- What the exercise asks -
Read through the material below and copy each line in which the word "down" occurs.

START Task material

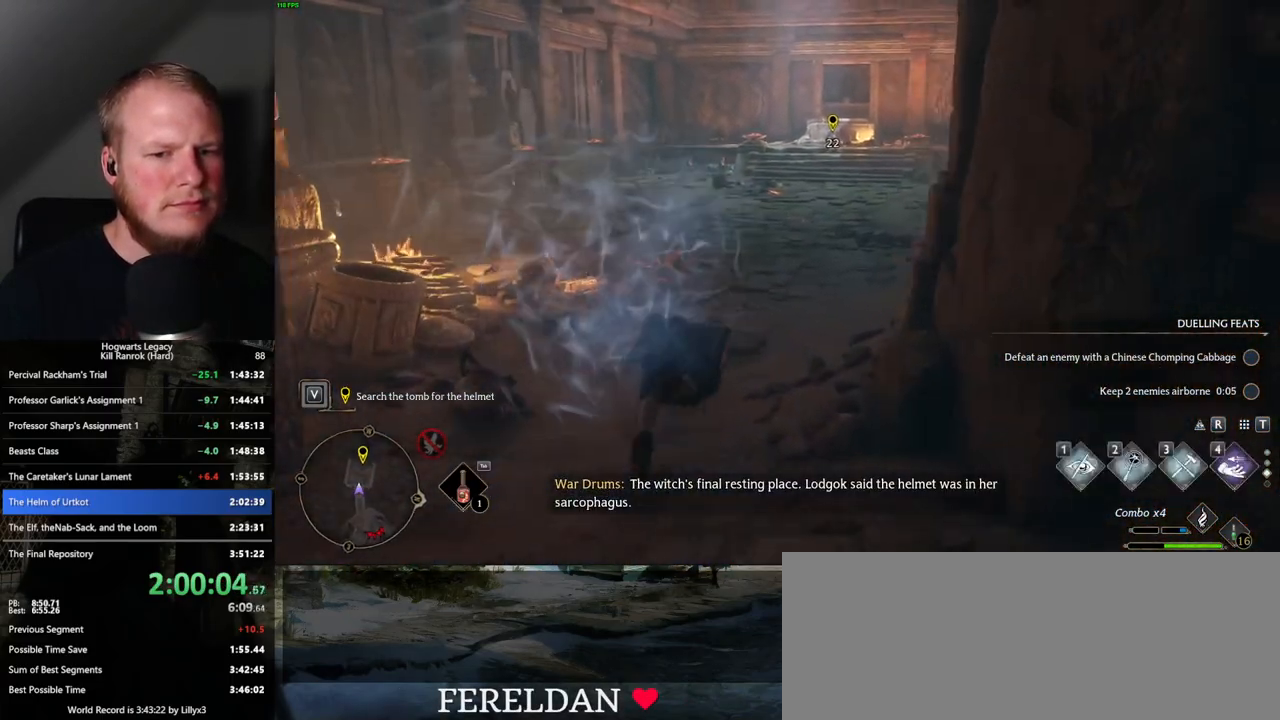
{"keys": ["w"], "mouse": [], "events": [[350, "space", "up"]]}
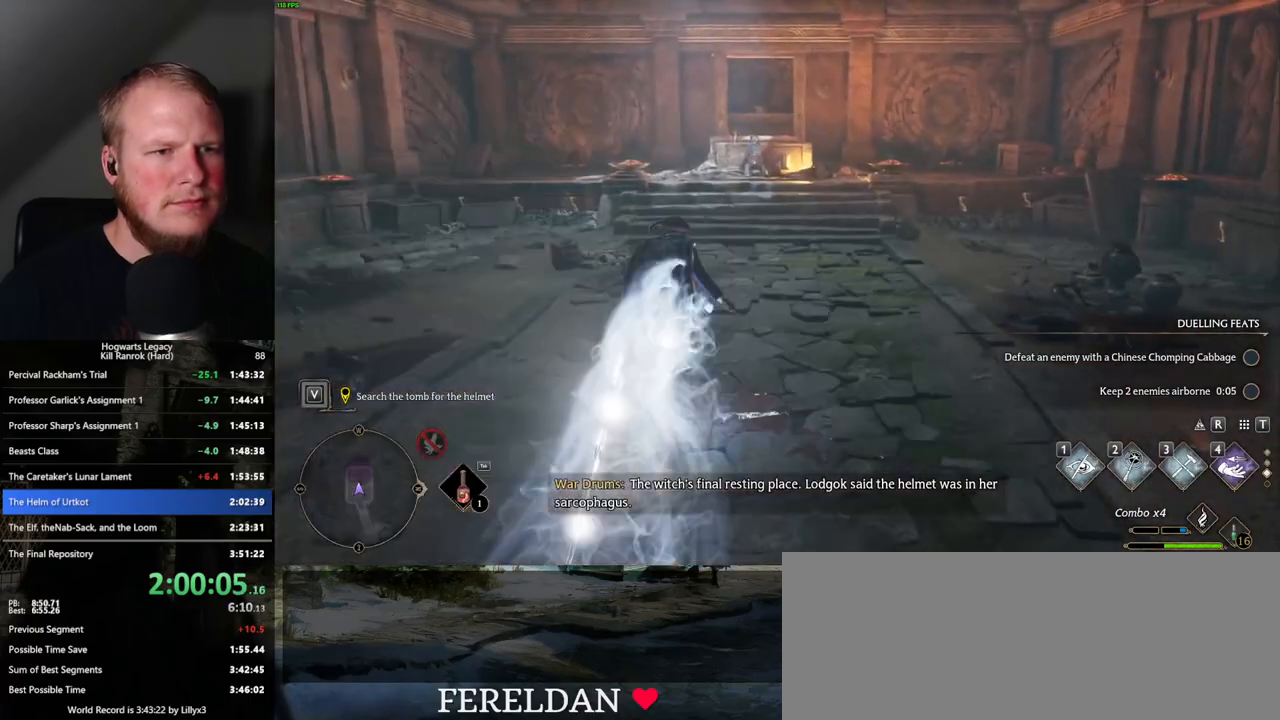
{"keys": ["space", "w"], "mouse": [], "events": [[233, "space", "down"]]}
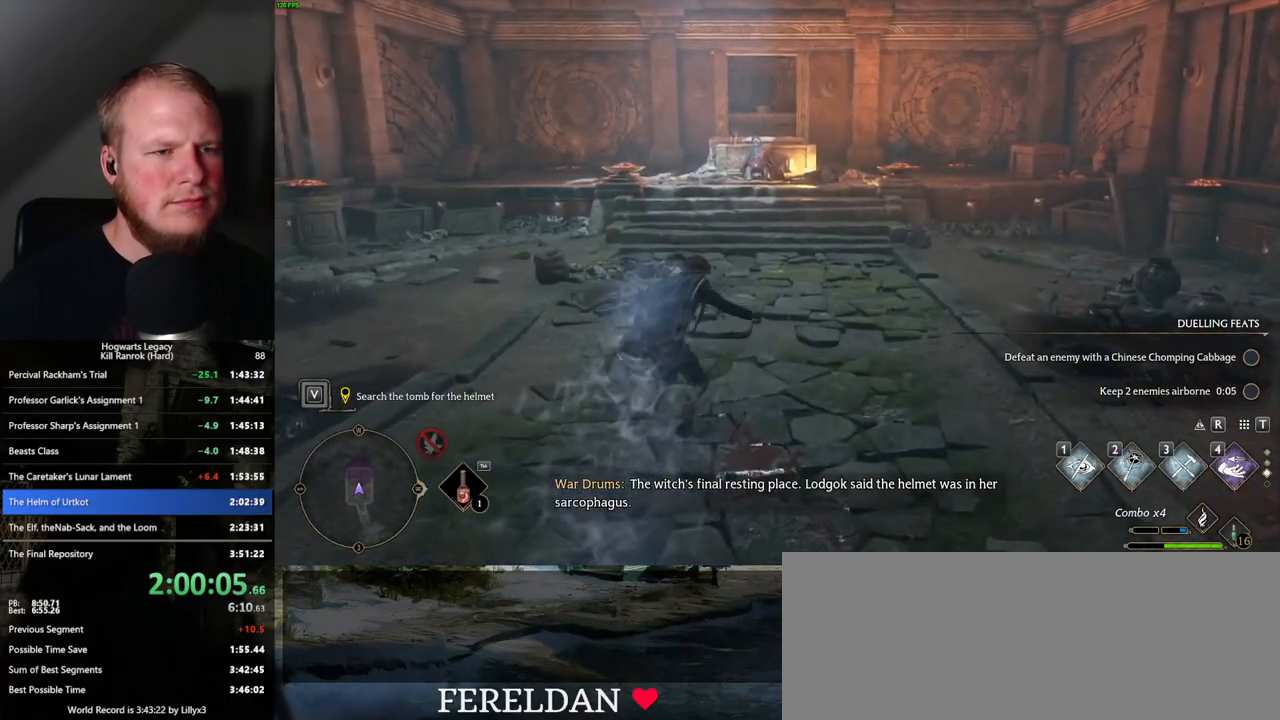
{"keys": ["w"], "mouse": [], "events": [[267, "space", "up"], [400, "1", "down"], [500, "1", "up"]]}
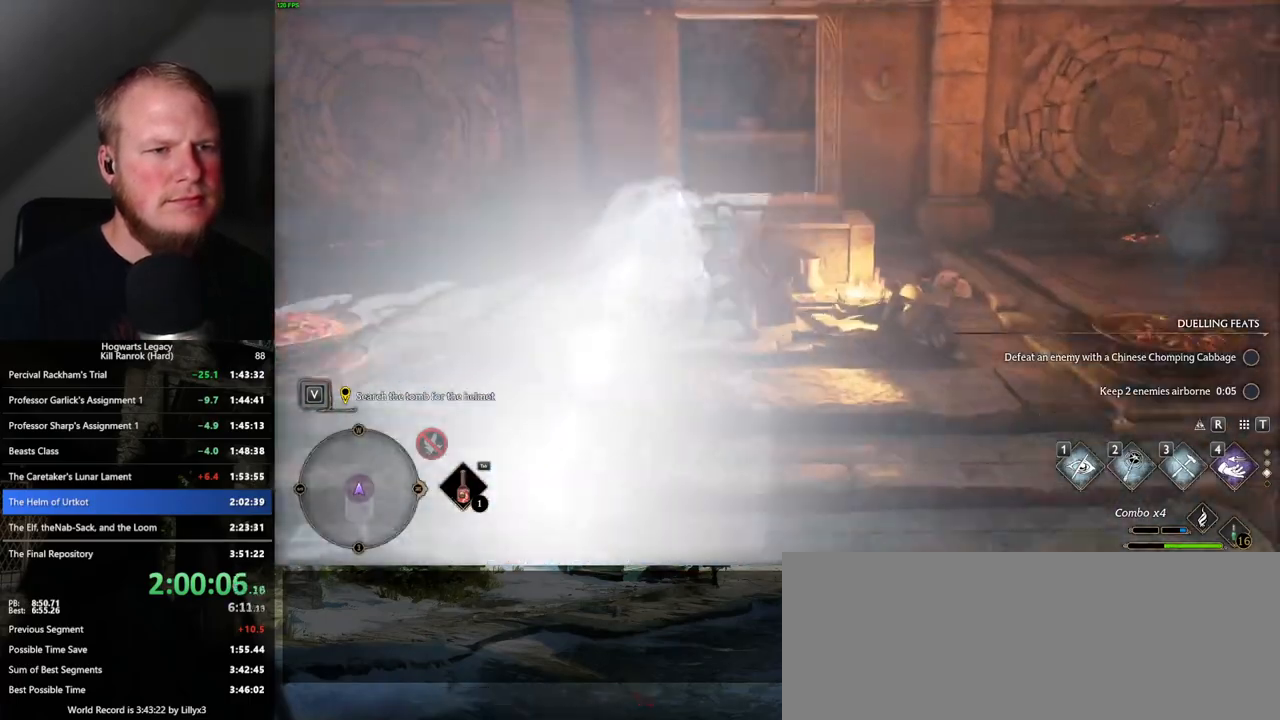
{"keys": ["w"], "mouse": [], "events": []}
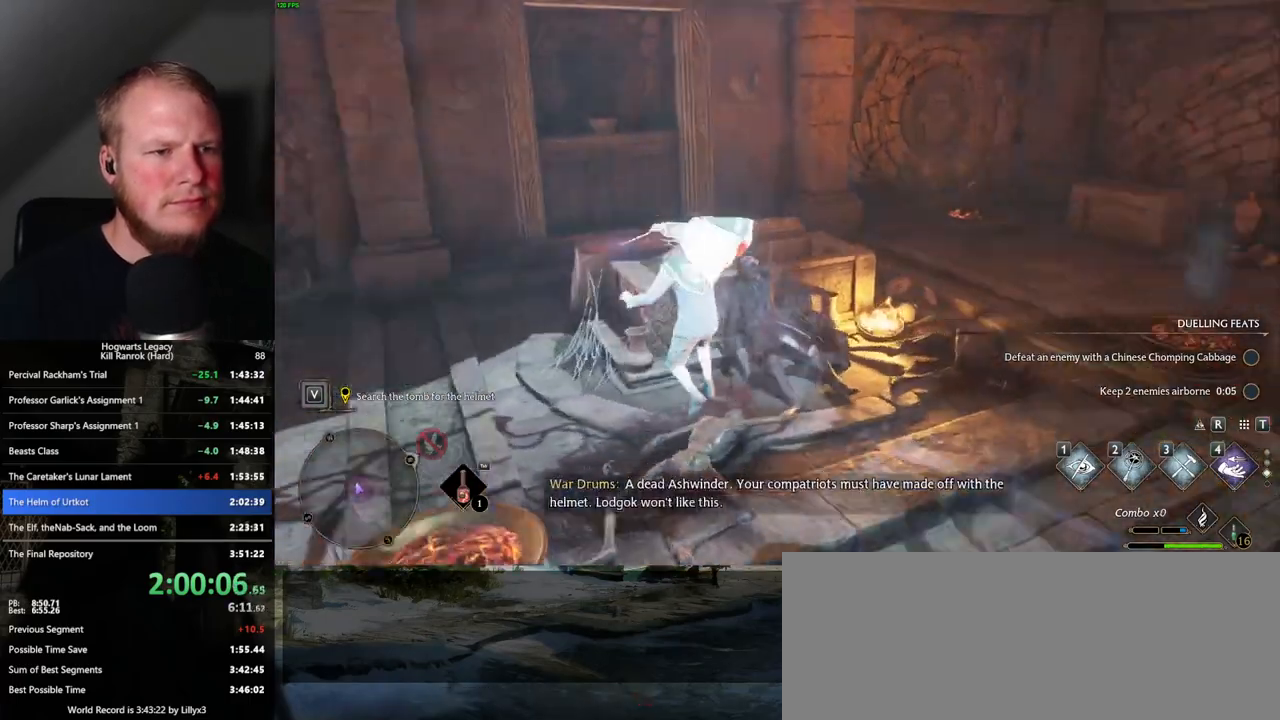
{"keys": ["w"], "mouse": [], "events": [[67, "d", "down"], [417, "d", "up"]]}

END Task material

- Answer to this problem -
{"keys": ["space", "w"], "mouse": [], "events": [[233, "space", "down"]]}
{"keys": ["w"], "mouse": [], "events": [[267, "space", "up"], [400, "1", "down"], [500, "1", "up"]]}
{"keys": ["w"], "mouse": [], "events": [[67, "d", "down"], [417, "d", "up"]]}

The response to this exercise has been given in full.